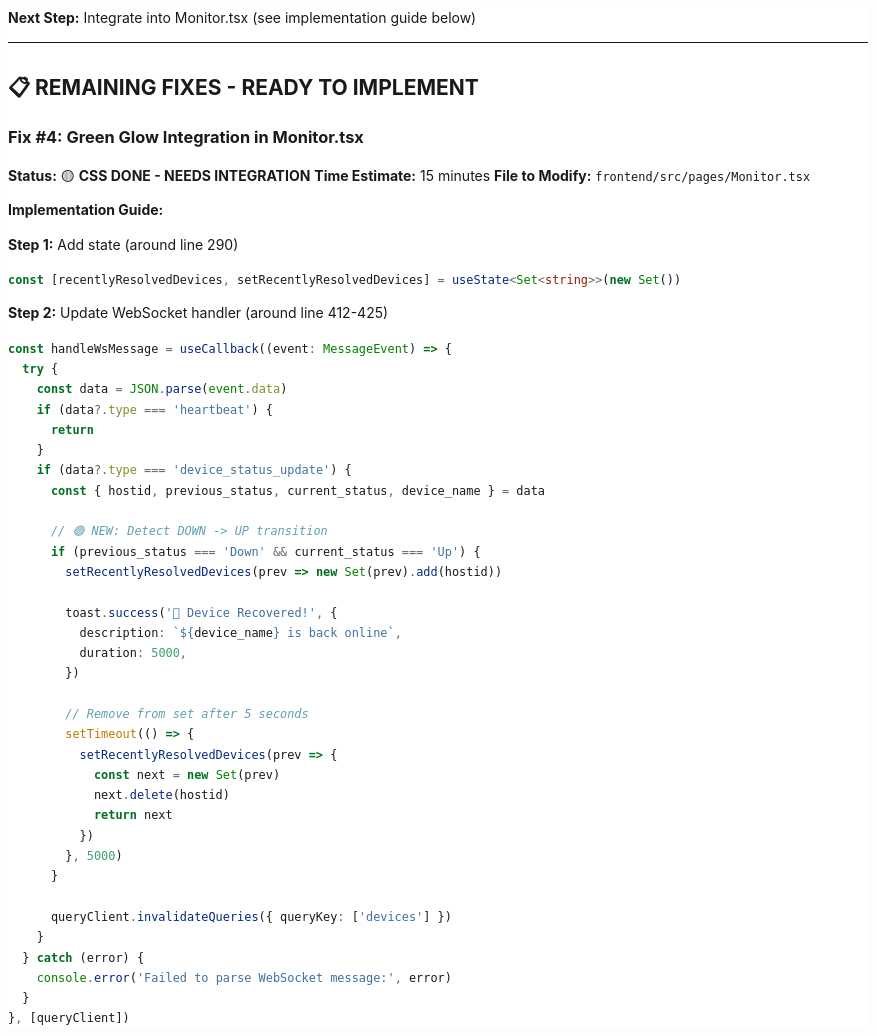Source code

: **Next Step:** Integrate into Monitor.tsx (see implementation guide below)

---

## 📋 REMAINING FIXES - READY TO IMPLEMENT

### Fix #4: Green Glow Integration in Monitor.tsx
**Status:** 🟡 **CSS DONE - NEEDS INTEGRATION**
**Time Estimate:** 15 minutes
**File to Modify:** `frontend/src/pages/Monitor.tsx`

**Implementation Guide:**

**Step 1:** Add state (around line 290)
```typescript
const [recentlyResolvedDevices, setRecentlyResolvedDevices] = useState<Set<string>>(new Set())
```

**Step 2:** Update WebSocket handler (around line 412-425)
```typescript
const handleWsMessage = useCallback((event: MessageEvent) => {
  try {
    const data = JSON.parse(event.data)
    if (data?.type === 'heartbeat') {
      return
    }
    if (data?.type === 'device_status_update') {
      const { hostid, previous_status, current_status, device_name } = data

      // 🟢 NEW: Detect DOWN -> UP transition
      if (previous_status === 'Down' && current_status === 'Up') {
        setRecentlyResolvedDevices(prev => new Set(prev).add(hostid))

        toast.success('🎉 Device Recovered!', {
          description: `${device_name} is back online`,
          duration: 5000,
        })

        // Remove from set after 5 seconds
        setTimeout(() => {
          setRecentlyResolvedDevices(prev => {
            const next = new Set(prev)
            next.delete(hostid)
            return next
          })
        }, 5000)
      }

      queryClient.invalidateQueries({ queryKey: ['devices'] })
    }
  } catch (error) {
    console.error('Failed to parse WebSocket message:', error)
  }
}, [queryClient])
```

......

- TASK ITEM -
For every line above with the word "queryClient" in it, make a copy.

- ANSWER SPACE -
      queryClient.invalidateQueries({ queryKey: ['devices'] })
}, [queryClient])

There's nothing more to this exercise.